Problem description: Every line from the one bearing "Context determines when each personality" through the last line of the records below is to be output exactly, and no other line; leave out the pictures.
+++ Exercise materials +++
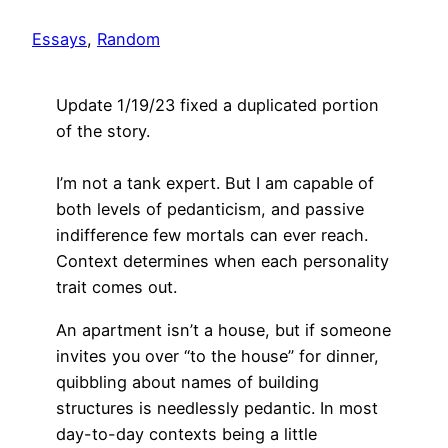
Essays
, 
Random
Update 1/19/23 fixed a duplicated portion
of the story.
I’m not a tank expert. But I am capable of
both levels of pedanticism, and passive
indifference few mortals can ever reach.
Context determines when each personality
trait comes out.
An apartment isn’t a house, but if someone
invites you over “to the house” for dinner,
quibbling about names of building
structures is needlessly pedantic. In most
day-to-day contexts being a little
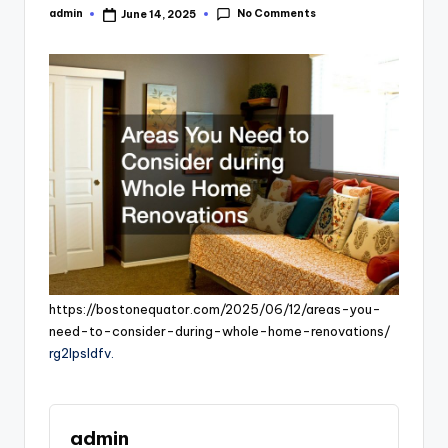
No Comments
admin
June 14, 2025
Posted
by
https://bostonequator.com/2025/06/12/areas-you-
need-to-consider-during-whole-home-renovations/
rg2lpsldfv.
admin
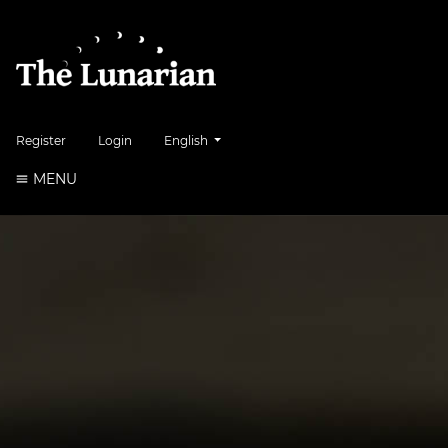
##plugins.themes.healthSciences.language.to
Register
Login
English
MENU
+++
Solved problem:
Context determines when each personality
trait comes out.
An apartment isn’t a house, but if someone
invites you over “to the house” for dinner,
quibbling about names of building
structures is needlessly pedantic. In most
day-to-day contexts being a little
No Comments
admin
June 14, 2025
Posted
by
https://bostonequator.com/2025/06/12/areas-you-
need-to-consider-during-whole-home-renovations/
rg2lpsldfv.
admin
##plugins.themes.healthSciences.language.to
Register
Login
English
MENU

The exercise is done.